I hate having to limit myself to what I can and can't say like this, but for other peoples' sake I gotta. If I had my way you'd all know me as well as I know myself. I have nothing to hide for my own sake and I wish I could help people learn more through my mistakes.
The only people I slightly worry about holding a reputation for are my family, because very few parents REALLY want to know what their kid is like. Or at least that's how I see it so far. It sounds so wussy but I'll say it, I cry sometimes because they don't know who I am or what I've been through. Not just that, but I know that they wouldn't be proud of what I've done and learned.

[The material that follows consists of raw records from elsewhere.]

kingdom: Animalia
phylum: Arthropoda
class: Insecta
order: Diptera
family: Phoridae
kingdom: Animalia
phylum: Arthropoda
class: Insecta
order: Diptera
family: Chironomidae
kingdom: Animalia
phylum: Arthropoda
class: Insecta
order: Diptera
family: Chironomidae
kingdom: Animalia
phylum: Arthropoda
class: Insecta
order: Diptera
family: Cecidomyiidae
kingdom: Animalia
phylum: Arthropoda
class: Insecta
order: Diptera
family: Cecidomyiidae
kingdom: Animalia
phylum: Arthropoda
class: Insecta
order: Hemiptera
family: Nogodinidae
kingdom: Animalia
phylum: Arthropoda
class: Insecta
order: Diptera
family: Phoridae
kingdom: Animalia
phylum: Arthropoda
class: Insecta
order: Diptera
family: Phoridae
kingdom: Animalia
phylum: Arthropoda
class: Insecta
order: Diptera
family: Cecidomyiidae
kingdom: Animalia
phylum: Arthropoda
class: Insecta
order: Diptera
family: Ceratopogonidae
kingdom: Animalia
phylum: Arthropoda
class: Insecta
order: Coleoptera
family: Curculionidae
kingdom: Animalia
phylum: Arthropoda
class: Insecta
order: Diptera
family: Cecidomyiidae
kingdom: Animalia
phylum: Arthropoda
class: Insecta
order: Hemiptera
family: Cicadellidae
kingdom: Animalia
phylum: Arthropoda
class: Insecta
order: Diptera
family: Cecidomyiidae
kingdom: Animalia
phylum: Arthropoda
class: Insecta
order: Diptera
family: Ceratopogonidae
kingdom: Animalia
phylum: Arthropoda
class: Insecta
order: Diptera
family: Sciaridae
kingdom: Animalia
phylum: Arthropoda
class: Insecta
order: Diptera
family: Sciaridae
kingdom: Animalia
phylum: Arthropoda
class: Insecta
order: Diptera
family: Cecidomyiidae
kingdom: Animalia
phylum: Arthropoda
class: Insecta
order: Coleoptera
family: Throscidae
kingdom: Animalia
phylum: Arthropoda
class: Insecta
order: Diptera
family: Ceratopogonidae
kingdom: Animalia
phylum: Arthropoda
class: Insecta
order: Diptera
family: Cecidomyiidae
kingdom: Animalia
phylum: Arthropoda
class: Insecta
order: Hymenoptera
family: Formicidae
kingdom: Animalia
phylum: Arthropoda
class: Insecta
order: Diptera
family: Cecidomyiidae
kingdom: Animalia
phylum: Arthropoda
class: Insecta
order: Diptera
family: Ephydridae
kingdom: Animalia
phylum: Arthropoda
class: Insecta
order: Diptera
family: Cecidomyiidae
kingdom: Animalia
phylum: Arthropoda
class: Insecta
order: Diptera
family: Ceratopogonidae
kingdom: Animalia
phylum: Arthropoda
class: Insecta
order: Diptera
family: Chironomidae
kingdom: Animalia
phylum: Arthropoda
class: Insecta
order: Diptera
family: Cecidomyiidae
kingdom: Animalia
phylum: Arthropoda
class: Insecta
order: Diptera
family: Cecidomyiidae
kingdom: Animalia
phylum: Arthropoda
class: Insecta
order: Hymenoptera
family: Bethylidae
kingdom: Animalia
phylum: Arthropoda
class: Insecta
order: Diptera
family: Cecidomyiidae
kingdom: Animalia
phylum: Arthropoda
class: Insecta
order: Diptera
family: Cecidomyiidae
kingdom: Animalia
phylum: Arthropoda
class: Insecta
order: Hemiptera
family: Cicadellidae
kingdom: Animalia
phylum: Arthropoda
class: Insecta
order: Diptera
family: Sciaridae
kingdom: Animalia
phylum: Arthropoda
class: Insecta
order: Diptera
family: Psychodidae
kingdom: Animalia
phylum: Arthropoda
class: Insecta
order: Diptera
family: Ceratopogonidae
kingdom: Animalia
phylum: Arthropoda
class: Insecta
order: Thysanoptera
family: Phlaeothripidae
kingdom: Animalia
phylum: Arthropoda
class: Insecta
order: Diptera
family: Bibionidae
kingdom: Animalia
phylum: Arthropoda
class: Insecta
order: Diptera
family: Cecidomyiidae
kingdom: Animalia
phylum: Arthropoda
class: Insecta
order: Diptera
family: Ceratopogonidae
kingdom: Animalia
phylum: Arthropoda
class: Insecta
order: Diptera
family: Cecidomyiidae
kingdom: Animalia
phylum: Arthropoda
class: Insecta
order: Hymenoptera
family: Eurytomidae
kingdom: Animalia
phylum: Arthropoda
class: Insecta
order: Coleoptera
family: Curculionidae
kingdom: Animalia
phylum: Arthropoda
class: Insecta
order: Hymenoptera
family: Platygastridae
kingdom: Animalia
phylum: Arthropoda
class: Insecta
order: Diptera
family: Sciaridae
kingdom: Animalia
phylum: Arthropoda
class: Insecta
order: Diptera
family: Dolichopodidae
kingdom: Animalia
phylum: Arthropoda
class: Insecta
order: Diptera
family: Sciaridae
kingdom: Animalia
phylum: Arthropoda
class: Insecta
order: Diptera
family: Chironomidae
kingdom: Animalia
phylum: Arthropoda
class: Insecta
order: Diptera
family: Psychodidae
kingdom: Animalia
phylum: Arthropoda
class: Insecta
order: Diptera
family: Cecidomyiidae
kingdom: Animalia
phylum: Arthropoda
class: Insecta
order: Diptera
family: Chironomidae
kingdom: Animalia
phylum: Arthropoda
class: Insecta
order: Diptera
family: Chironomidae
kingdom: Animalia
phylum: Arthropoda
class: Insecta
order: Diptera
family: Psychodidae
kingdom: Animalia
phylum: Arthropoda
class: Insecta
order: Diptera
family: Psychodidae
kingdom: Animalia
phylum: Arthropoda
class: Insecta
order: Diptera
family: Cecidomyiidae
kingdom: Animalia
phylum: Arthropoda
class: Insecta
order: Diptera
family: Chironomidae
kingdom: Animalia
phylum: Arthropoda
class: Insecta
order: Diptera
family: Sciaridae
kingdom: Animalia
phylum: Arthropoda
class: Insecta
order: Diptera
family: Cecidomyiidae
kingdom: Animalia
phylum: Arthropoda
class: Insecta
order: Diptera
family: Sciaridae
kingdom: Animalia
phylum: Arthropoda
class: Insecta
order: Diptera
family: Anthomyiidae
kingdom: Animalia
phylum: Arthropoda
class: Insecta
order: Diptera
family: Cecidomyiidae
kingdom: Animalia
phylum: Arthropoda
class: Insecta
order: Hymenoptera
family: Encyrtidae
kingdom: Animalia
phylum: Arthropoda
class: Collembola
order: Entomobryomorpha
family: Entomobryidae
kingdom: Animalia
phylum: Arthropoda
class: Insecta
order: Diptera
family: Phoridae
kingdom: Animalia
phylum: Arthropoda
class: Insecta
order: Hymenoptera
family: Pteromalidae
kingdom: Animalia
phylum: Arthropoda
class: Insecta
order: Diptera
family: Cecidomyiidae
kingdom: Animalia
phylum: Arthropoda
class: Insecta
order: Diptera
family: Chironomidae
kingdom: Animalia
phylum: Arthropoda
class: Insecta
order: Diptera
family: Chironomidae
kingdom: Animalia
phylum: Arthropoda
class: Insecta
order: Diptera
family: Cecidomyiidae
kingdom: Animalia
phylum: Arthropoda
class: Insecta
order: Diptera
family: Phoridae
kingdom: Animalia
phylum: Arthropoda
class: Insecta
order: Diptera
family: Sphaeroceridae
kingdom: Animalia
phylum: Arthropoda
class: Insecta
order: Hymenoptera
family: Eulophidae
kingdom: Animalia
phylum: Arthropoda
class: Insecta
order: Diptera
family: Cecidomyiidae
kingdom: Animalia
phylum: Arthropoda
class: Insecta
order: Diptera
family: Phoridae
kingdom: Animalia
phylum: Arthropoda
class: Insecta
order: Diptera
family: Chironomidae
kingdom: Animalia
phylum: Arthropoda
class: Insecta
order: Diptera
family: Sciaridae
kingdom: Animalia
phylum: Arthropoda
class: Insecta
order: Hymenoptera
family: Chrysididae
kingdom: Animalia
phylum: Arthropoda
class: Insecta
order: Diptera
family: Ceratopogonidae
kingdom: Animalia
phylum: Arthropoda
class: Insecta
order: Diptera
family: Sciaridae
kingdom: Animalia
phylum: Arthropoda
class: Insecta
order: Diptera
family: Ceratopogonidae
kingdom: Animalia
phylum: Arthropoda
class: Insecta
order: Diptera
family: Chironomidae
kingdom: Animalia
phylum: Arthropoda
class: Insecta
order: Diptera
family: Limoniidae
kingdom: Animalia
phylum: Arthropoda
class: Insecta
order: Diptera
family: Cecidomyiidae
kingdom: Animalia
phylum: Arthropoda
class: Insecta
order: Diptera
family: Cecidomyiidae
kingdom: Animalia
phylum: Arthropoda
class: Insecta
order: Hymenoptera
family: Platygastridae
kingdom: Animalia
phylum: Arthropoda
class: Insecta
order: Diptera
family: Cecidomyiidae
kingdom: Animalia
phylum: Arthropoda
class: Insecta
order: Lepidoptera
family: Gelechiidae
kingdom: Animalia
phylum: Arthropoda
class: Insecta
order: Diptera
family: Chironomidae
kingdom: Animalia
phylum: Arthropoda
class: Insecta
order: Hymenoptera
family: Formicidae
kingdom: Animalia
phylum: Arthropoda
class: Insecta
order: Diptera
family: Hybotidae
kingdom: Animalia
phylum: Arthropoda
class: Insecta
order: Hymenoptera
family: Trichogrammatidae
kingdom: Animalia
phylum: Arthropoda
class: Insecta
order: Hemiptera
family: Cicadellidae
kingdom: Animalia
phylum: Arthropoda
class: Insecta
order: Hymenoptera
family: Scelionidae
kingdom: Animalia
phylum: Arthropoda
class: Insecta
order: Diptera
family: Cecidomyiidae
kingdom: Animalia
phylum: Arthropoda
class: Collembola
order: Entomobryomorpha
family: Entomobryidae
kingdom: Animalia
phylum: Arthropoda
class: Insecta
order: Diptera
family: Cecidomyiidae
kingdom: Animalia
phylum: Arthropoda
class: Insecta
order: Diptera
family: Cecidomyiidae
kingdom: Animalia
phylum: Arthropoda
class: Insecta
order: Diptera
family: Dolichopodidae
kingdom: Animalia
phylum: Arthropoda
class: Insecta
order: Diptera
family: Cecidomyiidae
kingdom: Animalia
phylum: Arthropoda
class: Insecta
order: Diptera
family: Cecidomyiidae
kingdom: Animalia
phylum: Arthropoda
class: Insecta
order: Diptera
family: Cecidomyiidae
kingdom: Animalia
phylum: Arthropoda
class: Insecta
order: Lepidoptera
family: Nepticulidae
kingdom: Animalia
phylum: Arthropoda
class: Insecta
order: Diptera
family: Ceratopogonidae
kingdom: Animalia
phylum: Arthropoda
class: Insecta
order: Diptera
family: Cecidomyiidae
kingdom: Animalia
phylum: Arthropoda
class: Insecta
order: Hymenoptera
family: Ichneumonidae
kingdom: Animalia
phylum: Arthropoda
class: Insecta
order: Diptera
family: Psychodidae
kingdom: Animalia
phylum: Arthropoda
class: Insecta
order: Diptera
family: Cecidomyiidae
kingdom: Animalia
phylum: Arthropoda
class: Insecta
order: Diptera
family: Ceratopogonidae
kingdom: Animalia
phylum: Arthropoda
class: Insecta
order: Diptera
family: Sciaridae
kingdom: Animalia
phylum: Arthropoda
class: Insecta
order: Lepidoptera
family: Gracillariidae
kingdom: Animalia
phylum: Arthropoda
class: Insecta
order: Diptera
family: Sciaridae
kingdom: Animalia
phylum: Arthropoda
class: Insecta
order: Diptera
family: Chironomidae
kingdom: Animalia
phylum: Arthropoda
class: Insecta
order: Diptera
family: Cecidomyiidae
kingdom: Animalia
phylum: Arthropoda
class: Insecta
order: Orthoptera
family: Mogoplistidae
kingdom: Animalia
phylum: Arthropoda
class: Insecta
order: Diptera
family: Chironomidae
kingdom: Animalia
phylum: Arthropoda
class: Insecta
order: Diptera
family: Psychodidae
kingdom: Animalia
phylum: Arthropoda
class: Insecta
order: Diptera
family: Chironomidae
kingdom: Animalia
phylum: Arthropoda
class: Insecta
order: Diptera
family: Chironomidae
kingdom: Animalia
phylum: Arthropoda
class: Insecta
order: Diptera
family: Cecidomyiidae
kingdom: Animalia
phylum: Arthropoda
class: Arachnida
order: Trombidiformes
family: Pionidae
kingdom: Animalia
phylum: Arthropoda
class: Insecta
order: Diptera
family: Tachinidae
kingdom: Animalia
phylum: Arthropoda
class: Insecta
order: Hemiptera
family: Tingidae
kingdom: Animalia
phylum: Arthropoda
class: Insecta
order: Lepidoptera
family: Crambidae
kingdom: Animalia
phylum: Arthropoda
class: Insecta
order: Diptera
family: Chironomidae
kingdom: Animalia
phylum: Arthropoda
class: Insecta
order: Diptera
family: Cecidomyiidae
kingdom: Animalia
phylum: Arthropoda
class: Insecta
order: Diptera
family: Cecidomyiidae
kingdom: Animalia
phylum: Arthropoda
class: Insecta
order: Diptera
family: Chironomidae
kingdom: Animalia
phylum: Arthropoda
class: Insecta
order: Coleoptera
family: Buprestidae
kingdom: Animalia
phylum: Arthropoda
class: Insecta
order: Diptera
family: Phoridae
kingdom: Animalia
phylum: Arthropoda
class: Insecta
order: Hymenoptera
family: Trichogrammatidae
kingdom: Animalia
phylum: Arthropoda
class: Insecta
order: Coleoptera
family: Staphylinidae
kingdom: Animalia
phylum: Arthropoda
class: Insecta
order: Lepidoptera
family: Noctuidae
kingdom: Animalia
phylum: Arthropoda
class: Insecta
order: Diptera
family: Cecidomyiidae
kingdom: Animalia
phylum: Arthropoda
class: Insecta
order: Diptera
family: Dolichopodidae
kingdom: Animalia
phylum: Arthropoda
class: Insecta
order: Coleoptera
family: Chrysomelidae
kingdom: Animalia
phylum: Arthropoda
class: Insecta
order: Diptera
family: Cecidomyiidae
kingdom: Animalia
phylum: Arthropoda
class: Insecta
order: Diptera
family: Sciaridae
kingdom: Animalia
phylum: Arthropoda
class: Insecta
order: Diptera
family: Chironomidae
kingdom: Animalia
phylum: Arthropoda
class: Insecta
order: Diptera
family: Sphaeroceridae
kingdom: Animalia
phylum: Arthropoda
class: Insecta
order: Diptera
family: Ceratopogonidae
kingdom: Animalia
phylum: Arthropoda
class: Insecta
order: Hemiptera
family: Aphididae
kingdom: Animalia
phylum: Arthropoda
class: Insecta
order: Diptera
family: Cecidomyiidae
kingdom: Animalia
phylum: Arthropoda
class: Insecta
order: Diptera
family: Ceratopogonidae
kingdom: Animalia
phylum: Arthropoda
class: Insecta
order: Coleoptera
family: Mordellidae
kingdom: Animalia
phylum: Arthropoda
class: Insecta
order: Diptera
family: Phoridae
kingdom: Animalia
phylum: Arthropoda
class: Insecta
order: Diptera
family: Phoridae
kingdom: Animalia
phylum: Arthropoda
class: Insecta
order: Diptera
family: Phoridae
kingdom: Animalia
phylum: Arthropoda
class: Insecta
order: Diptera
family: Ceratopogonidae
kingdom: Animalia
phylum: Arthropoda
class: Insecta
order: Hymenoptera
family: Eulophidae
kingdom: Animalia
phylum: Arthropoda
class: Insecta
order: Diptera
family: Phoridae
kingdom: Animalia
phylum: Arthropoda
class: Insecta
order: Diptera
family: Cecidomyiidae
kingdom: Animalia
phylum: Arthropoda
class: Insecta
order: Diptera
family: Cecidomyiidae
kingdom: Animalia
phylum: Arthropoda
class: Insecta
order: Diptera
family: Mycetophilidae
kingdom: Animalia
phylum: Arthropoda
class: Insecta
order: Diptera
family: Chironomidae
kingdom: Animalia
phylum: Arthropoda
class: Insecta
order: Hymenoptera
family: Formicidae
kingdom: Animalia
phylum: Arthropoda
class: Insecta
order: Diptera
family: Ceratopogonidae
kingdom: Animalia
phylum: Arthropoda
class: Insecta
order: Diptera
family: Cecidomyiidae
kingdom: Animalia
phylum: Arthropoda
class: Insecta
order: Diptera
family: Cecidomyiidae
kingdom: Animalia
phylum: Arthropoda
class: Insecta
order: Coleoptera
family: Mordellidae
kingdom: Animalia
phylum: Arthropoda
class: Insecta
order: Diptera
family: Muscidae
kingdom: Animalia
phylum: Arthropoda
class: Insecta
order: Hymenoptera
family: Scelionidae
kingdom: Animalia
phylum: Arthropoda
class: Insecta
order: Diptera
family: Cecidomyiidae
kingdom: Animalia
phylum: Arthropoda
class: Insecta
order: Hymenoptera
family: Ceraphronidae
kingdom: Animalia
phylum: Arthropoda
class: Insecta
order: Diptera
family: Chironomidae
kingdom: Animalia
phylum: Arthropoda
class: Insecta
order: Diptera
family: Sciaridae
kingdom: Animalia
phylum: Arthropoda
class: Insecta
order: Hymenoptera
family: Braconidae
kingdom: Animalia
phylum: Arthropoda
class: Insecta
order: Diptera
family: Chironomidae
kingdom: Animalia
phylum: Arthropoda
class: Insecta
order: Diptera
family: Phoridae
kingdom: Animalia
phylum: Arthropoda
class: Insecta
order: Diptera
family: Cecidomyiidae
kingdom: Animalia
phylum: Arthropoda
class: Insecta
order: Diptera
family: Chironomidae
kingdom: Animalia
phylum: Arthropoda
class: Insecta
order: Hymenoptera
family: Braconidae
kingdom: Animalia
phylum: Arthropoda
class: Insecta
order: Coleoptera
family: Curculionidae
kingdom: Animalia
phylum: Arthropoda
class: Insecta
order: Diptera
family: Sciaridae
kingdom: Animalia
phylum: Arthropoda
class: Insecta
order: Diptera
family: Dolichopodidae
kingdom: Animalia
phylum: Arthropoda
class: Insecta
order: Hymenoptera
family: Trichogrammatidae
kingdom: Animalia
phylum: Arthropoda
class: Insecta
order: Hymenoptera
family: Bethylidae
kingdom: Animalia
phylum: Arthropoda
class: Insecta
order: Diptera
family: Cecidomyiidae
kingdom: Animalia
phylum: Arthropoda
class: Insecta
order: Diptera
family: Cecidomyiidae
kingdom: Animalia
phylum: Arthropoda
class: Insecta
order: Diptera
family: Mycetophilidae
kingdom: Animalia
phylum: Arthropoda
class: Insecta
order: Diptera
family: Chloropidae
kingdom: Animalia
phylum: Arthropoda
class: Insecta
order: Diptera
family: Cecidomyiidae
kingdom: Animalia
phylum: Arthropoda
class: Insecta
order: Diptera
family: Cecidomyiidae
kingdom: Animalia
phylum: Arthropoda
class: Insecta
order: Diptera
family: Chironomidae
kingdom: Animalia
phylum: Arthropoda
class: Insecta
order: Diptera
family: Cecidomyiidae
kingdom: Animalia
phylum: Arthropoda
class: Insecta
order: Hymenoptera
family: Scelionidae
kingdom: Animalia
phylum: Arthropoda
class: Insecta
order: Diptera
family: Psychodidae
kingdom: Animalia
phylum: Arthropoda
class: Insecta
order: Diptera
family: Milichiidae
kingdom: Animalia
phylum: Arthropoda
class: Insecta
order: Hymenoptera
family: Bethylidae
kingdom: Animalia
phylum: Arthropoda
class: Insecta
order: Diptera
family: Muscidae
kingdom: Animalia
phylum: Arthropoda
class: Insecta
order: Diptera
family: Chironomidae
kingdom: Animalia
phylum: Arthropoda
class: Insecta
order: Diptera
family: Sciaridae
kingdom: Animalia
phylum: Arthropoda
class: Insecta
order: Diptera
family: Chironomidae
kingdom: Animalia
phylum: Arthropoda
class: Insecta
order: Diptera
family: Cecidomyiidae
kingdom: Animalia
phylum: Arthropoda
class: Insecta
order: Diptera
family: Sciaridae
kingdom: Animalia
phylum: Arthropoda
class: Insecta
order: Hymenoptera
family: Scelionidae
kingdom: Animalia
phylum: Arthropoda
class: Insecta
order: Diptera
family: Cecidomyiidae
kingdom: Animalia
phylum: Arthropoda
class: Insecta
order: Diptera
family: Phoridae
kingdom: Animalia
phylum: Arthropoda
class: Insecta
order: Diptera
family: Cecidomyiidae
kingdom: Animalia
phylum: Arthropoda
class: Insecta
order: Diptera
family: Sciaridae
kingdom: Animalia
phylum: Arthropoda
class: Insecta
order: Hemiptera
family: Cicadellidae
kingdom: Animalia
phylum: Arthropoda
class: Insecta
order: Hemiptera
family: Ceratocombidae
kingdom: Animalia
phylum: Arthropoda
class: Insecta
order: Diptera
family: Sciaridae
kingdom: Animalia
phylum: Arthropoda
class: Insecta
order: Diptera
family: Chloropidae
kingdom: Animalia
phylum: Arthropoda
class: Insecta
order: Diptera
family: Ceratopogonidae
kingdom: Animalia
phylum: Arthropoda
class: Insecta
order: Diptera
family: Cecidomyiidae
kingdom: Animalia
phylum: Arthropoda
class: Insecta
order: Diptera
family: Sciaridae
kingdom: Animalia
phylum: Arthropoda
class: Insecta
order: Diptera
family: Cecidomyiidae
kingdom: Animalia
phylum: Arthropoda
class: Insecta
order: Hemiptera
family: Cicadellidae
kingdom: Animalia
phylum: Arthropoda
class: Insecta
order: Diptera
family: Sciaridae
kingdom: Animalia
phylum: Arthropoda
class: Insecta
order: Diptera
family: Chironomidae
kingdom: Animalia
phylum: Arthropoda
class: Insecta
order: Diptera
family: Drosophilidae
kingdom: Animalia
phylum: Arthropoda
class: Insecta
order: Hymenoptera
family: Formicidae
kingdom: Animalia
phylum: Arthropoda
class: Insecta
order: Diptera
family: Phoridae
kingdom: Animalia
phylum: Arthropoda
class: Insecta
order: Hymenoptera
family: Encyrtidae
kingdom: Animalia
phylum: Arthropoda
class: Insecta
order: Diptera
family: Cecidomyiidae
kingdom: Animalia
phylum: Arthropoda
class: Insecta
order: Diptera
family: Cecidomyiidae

That's why I get so pissy about sharing my art, I put me in it. I put my experiences in it, I put everything I believe in and every lesson I've ever learned. You know how disgusting it feels to do that and have someone come up and say "There's no background. Put fluffy clouds in the background." ******** no. That's not even someone else's experience, that's just the urge to turn something passionate into something decorative that you can hang above your shitter. I could be communicating anything and communicating it well, I could be hanging up the deepest secret I've ever had for everyone to see, but they wouldn't get anything from it other than possibly "hey, that looks realistic, I'm proud that my daughter has technical skill." Nevermind that I've put up in front of you "I made faith out of nothing" or "my dad is never going to come within two miles of my child." I could say anything and they wouldn't get it, but I refuse to amount to an artist that spells everything out. I don't respect that unless it's done on a deep and deliberate level.
"I like my friends. I painted a picture of me and my friends in generic front view poses smiling. It is very realistic." Well, that's great, you have technical ability and you'll probably get a lot of attention for that. But what do your friends mean to you? Obviously not very much if that's the only statement you can make about them with a piece of art.
"This is a painting of a girl with her heart bleeding." Take three seconds to think of what that might mean. Think of the main idea? Yeah, me too. Three seconds over, next please. It's boring, it's obvious, it's not worth looking at for nearly as much the amount of time that was spent on it. Obviously this person was feeling full of angst, had their heart broken, blah blah. "But I can totally relate!!" Well that's excellent, I hope you people actually start trying to LEARN something from a heartbreak rather than saying "it's a heartbreak" and leaving it at that. If you can only end a relationship by becoming a total emo afterwards and keep all the bad things with you for the rest of your life, then what the hell is the point?
Anyway. My train of thought slipped around quite a bit there. I'm not wearing a beret, I swear.
I guess I just talked myself out of feeling bad. When I started writing this I had a specific event in mind, buuut. -shrugs- I believe it was more something on the radio that brought it up in my head again. ******** the radio, I'm doing okay. A selfish vent never hurt much.